Ask him/her to reflect on past relationships.Sociopaths hate to talk about their emotions, because they have none. They aren't incredibly deep thinkers or largely self reflective. They don't have the capacity for it. If your psychopath is in the idealization phase and is pretending to idealize you and he intends to keep you his victim for a period of time, he may attempt to play along and discuss feelings and emotions of prior relationships. If he's already conquered you and he's in the devalue stage, good luck getting him to talk about anything that isn't his agenda. Let's say for arguements sake, he/she's agreed to delve into prior relationships with you. Here are some good questions to start with.

Where did he/she go wrong? How did he contribute to the relationship not working? 
Did he feel the same in the beginning of the relatioship as he did in the end?
If he says yes, that's a red flag. If he knew from the start the relationship would go nowhere why drag it out and string the poor girl along building her hopes and letting her love grow only to leave her in the end? That act alone shows a man who is not empathetic to the needs of those he claims to care about. He was feeding his own need by keeping her around until she was no longer useful, then discard. Classic psychopathic behavior.
Did he lead her to believe otherwise?
Did he actually marry her?
If so, how are you to know his intentions with you are sincere?

Does he have a string of prior short term, or toxic relationships? If so, red flag.

How does he talk about prior relationship's? Does he show much emotion? Does he conjure up plenty of "ummm's"  If so, another red flag. Psychopaths have difficulty talking about or recalling emotions for several reasons. First they don't have any. If they do have some, they are limited and shallow. Second, their memories aren't based on emotion like ours are. Their memories are based on strategic goals, and neutral win/fail occurrences. Psychopaths operate purely on a cause and effect basis. Every action they take, every word they say is for a specific purpose designed to create an effect of some kind. Most often the effect of creating an illusion to you of who they are. If you are in the devalue stage, you are already sure you're dealing with someone who clearly is "off" in some way. A psychopaths entire existence at that point is cruelty and pain dished out at your expense. They are working on getting you to eventually leave them because of the cruelty they inflict. By your leaving them they are completely absolved of any responsibility for the break-up. At least as far as they see it.
Is your man/women a blame gamer? Does he/she have to assign blame to someone for something that went wrong. If so, who is to blame? Why assign blame?

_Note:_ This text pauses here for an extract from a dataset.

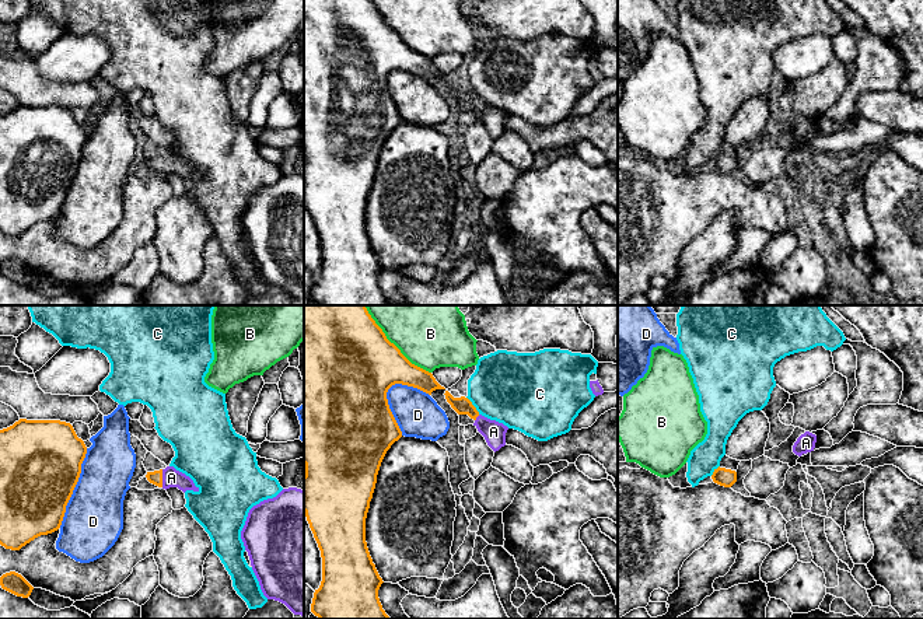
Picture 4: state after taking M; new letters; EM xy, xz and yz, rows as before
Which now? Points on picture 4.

If you're lucky enough to get "references" from prior relationships. Talk with them. Ask them about their experiences in the relationship. Would they set that person up with their best friend? Why? Why not? After all who better to know what this person is like the another who was in your shoes at some point and time.  Granted you may not know these people well either. You may not trust their integrity. But, if you talk to more than one and you get similar stories. That's a red flag that is waving high, loud, and long!

You can also bring up topics of politics, religions, introspection, these are all difficult topics for the psychopath to relate to. Depending on what phase relationship is in, he'll either humor you (idealize phase) yet if you probe for deeper thinking you'll see him/her become flustered. If you're in the devalue phase you'll get resistance to even discuss the topics. Most likely you be verbally abused for how inept you are in these areas therefor not worth your psychopaths time to even attempt discussing such matters.